Page text:
Semiconductor capital equipment maker Applied Materials (AMAT) is on the list of two firms, Citigroup and Cowen, that have released their top ideas for 2022. They both conclude that AMAT will continue to ride the wave of solid semiconductor spending.
Since AMAT trades at a discount to its peers, Cowen anticipates the growth in 2022 could lead to valuation catching up to the long-term prospects. "We believe gross margin expansion, OpEx control, and stock buybacks could warrant multiple growth."
Citigroup moved AMAT to the top semiconductor name, "as best exposed equipment pick on 3D devices, heterogeneous compute, and government spending megatrends."
This past year has been marked by demand far outstripping supply of semiconductors and the equipment used for semiconductor fabrication. The push-out of revenue into 2022 portends another strong year ahead. AMAT's third-quarter earnings missed Wall Street estimates due to supply constraints in filling orders. The company's backlog was up by 77%.
There's a persistent concern that double and triple ordering of semiconductors will turn supply constraints into a supply glut. However, numerous consequential industry players believe this concern is unfounded in this cycle -- longer lead times, with demand stretch out, have led to better visibility for an extended period of time. In part, these fears have helped keep the valuation in check and the investment opportunity intact.

Available data:
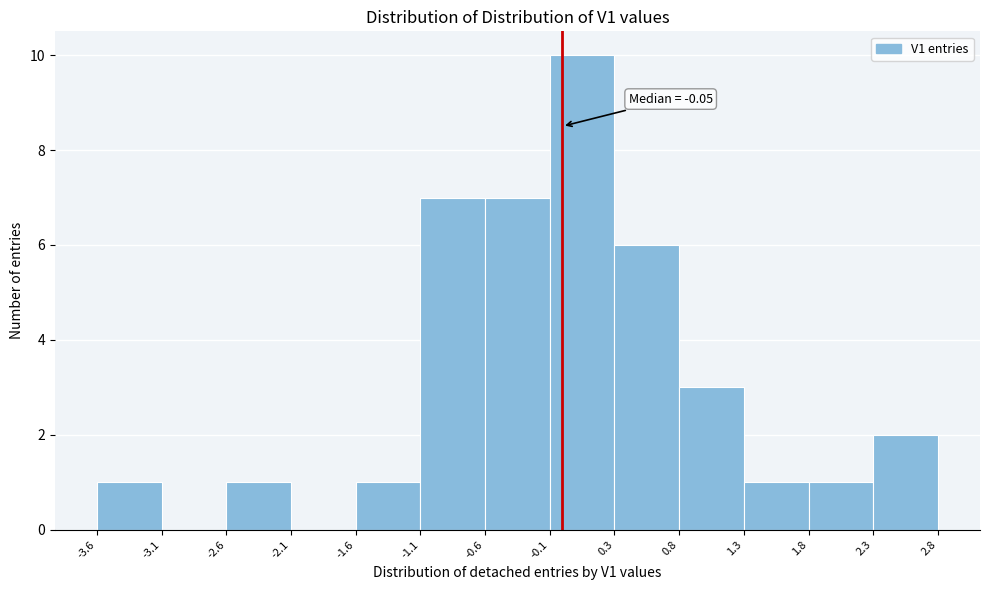

Over which range of the x-axis is the bar tallest?

-0.1 to 0.3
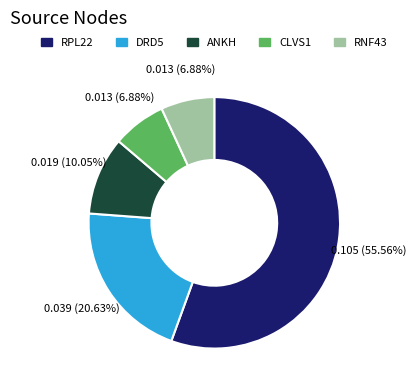

To the nearest percent, what is the difference between the largest and smallest slice percentages?

49%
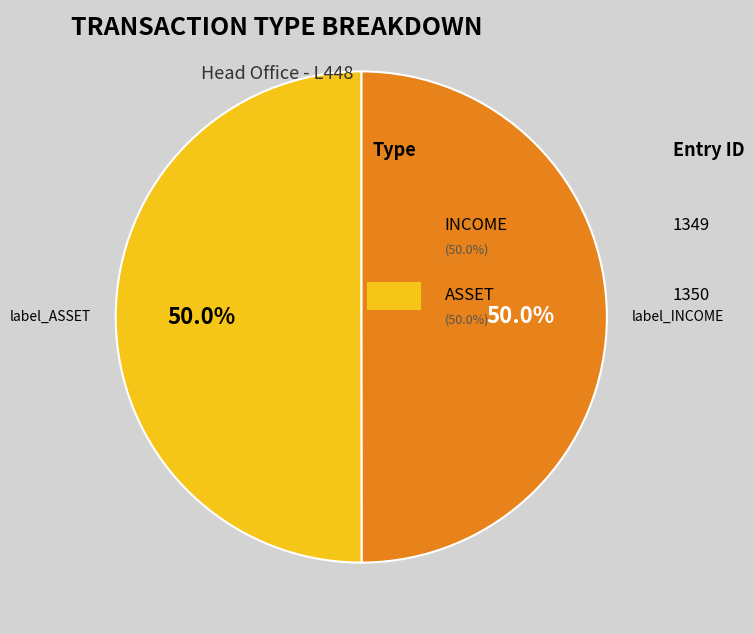

Rank the categories by value from highest to lowest.

ASSET, INCOME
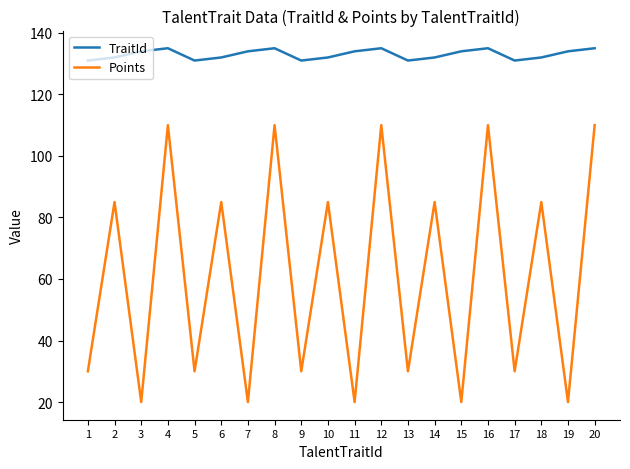

What is the highest value of the Points series?

110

Tasks to complete:
[A] Answer these three questions about the Applied Materials article:
(i) Which two firms included AMAT in their top ideas for 2022?
(ii) Which firm moved AMAT to its top semiconductor name?
(iii) By what percentage was the company's backlog up?
[B] Reproduce the listing word for word, from the line with "Rank the categories" through the end of the listing, leaving out the pictures.

Task answers:
[A]
(i) Citigroup and Cowen
(ii) Citigroup
(iii) 77%

[B]
Rank the categories by value from highest to lowest.

ASSET, INCOME

What is the highest value of the Points series?

110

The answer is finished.